— ACTIVITY LIST —
(1) Decide whether each statement agrees with the passage below about deleting Instagram. (a) The writer is preparing for a board certification exam in women's health physical therapy. (b) The writer found that quitting the app felt immediately liberating. (c) The writer has now gone one month without Instagram. Answer yes or no for each and quote the words from the passage that settle it.
(2) Please rewrite the stretch of the passage about deleting Instagram from "I haven’t had" through "most senseless distraction.", changing "doom scrolling" to "mindless scrolling".
(3) Write the next part of the passage about deleting Instagram, continuing after its final sentence.

I haven’t had a great deal of free time lately between working full time and studying for a hefty board certification exam in women’s health physical therapy. Because of this, the m
oments where I’m not doing these two energy consuming activities matter much, much more. As someone who has never had a healthy relationship with social media, coupled with the harrowing state of the world, I knew I could further drain the energy from my bones by doom scrolling for hours each night with ease. Determined to choose another path, I deleted my Instagram, my particular vice. This week marks one month without my greatest and most senseless distraction.
I thought this would be extremely liberating, and immediately give me a new lease on life. I thought I would rejoice in my newfound free time, free of the shackles of society! Alas, I was surprised to see I had instead held a mirror up to my own vanity. I was, and still am, mortified by how strong my urge has been to redownload the application. To know what everyone is up to, to tap back into the social pulse of the world, to see if my online presence has somehow been missed. This was a more humbling experience than I had expected, and I had to act fast in my discomfort to avoid being pressured back into the waiting arms of Meta.

— DATA EXTRACT —
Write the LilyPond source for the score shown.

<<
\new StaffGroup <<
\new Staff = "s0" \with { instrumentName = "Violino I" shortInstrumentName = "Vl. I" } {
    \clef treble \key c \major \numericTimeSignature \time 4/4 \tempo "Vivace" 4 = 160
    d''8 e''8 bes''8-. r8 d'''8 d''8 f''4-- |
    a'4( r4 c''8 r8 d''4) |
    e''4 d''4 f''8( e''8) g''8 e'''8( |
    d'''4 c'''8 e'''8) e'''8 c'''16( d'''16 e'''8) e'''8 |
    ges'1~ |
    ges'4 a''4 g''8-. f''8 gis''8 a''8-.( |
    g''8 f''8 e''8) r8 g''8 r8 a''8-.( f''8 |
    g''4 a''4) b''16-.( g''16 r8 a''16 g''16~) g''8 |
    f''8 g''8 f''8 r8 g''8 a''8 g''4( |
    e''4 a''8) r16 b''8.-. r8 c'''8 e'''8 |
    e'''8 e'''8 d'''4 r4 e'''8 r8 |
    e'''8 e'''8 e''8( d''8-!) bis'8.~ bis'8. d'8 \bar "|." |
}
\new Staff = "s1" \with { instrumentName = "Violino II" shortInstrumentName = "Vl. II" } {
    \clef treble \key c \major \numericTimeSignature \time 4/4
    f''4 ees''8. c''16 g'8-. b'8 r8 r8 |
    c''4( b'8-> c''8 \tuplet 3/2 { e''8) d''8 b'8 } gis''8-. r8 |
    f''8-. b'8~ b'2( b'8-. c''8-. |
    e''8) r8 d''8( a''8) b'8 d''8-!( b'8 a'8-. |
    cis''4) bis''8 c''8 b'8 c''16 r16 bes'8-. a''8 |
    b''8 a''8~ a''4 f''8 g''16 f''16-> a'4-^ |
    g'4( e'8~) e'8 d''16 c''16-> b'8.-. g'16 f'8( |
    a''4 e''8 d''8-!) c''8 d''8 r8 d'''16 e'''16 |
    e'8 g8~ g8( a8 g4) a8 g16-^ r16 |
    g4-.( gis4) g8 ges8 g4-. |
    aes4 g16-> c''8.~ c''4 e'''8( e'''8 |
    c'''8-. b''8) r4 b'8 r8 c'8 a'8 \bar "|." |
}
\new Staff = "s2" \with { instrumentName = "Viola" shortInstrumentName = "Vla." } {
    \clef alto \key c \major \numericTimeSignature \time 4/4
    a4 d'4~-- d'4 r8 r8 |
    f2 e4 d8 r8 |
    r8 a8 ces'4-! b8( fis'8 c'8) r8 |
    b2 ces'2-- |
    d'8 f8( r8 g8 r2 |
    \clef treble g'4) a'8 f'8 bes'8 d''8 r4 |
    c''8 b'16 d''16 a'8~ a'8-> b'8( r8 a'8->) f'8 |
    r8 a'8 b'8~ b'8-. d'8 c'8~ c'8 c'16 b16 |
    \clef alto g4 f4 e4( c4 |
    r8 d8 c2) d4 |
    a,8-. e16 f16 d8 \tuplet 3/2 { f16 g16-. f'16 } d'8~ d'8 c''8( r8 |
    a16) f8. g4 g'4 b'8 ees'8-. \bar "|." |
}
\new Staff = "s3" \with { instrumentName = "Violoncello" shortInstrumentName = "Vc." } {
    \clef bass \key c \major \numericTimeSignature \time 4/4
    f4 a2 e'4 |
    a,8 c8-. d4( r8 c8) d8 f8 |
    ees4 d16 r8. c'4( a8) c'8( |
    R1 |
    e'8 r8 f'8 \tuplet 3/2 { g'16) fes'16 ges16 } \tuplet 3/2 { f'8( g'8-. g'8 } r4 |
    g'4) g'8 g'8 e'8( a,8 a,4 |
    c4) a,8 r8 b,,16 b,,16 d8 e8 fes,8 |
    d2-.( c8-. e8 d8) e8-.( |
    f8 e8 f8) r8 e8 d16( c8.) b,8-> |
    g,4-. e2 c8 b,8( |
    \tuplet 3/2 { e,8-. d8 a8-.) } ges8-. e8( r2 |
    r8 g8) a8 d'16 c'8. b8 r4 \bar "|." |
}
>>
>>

— RESULTS OF THE EXERCISE —
(1)
(a) Yes: "studying for a hefty board certification exam in women’s health physical therapy"
(b) No: "Alas, I was surprised to see I had instead held a mirror up to my own vanity."
(c) Yes: "This week marks one month without my greatest and most senseless distraction."

(2)
I haven’t had a great deal of free time lately between working full time and studying for a hefty board certification exam in women’s health physical therapy. Because of this, the m
oments where I’m not doing these two energy consuming activities matter much, much more. As someone who has never had a healthy relationship with social media, coupled with the harrowing state of the world, I knew I could further drain the energy from my bones by mindless scrolling for hours each night with ease. Determined to choose another path, I deleted my Instagram, my particular vice. This week marks one month without my greatest and most senseless distraction.

(3)
I knew I wanted to replace time that was otherwise lost to despair and comparison with activities that energized me, and with intentionality, this experiment took a turn for the better. Instead of scrolling for the latest and most horrifying headlines, I set a timer for 10 minutes a day to update myself on current events from validated news sources, just long enough to stay informed and just short enough to keep myself from stepping off the edge towards hopeless misery. I texted, called or saw my friends in person to make new memories together, instead of sending them silly videos without truly communicating. I worked out, and I was present in my body rather than being distracted by hundreds of images of what my body should look like. I read and wrote more rather than giving myself a dent in my pinky finger from holding up the weight of my phone for hours at a time.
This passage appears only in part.